The GMC has acknowledged that a doctor’s apology is not an admission of guilt, Pulse reported in a new exclusive.
The GMC had previously suggested to a Medical Practitioners Tribunal Service (MPTS) fitness-to-practise tribunal that a doctor’s apology to a patient was an admission of guilt.
A Trust locum doctor, Dr Nithya Santhanalakshmi Shunmugavel Pandian, was suspended for two months following a tribunal in 2019. The GMC alleged that when Dr Pandian had apologised to the patient, her apology only made sense as an admission of guilt.
On 1 June GMC acknowledged to Pulse that its ethical guidance ‘is clear that a doctor apologising to a patient does not mean that they are admitting legal liability’ and it will make its legal representatives aware of this ‘for future cases’. The GMC’s own ethical guidance states ‘apologising to a patient does not mean that you are admitting legal liability for what has happened’.
GPs responding to NASGP’s 2023 survey warned that workforce pressures were affecting their willingness to do patient-facing work.
- One GP reported that their top priority was ‘developing a non-patient-facing workstream so I can reduce my clinical commitments…. keep my income up and exposure to clinical work down’.
- Another reported working two days a week in a community hospice just to escape the 10-minute mandate on appointment times common in many practices.
Last month an MPS survey found that almost half of respondents said fear of being investigated due to incidents arising from staff shortages was affecting their mental health.
Dr Richard Fieldhouse, NASGP chair, said: “I’m really glad to see that the GMC has clarified that a doctor’s apology does not equate to an admission of guilt.
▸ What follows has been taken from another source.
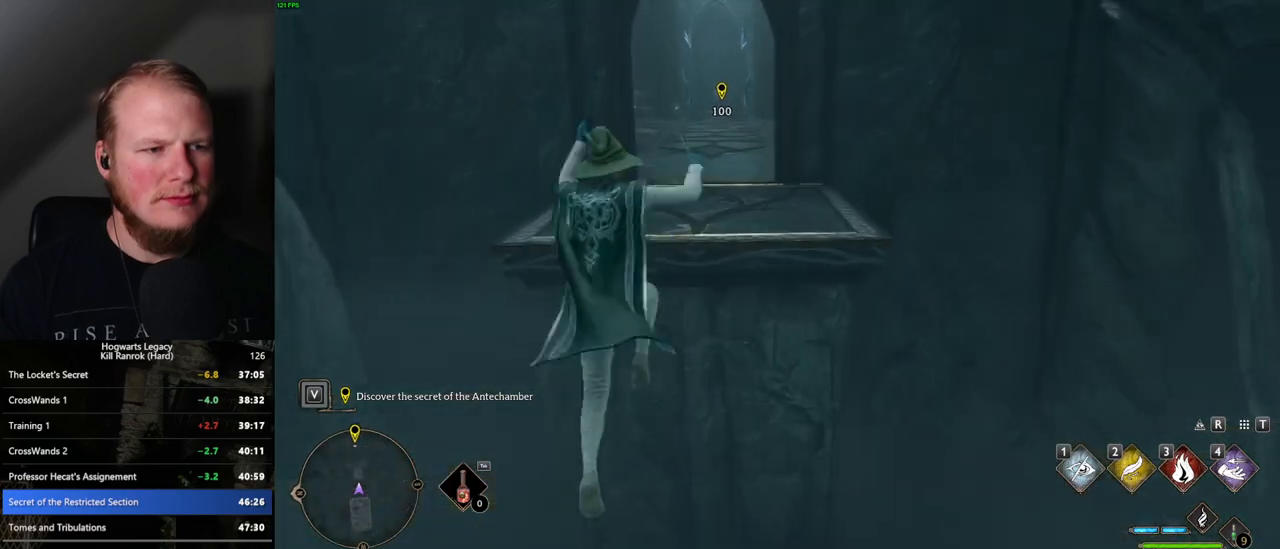
{"keys": ["w"], "mouse": ["mb5"], "events": []}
This clarification will likely boost GPs’ confidence in the GMC, especially as we continue to grapple with the challenges posed by a shrinking GP workforce and increased patient demand. It is crucial for GPs to feel secure in providing the best possible care, and being able to respond empathetically with a heartfelt apology when hearing of a patient’s distress, without fearing legal entanglements or punitive actions.
“The stress resulting from complaints and the looming threat of investigation can have a significant impact on GPs’ mental health, as evidenced in our recent survey. As a GP Locum Chambers Lead, I have personally witnessed the benefits of supporting GP locums under GMC investigation, providing them with protection and reducing the damage caused by a GMC investigation. Being part of a collective that provides peer support can greatly alleviate the stress and vulnerability experienced by GPs during these challenging times.”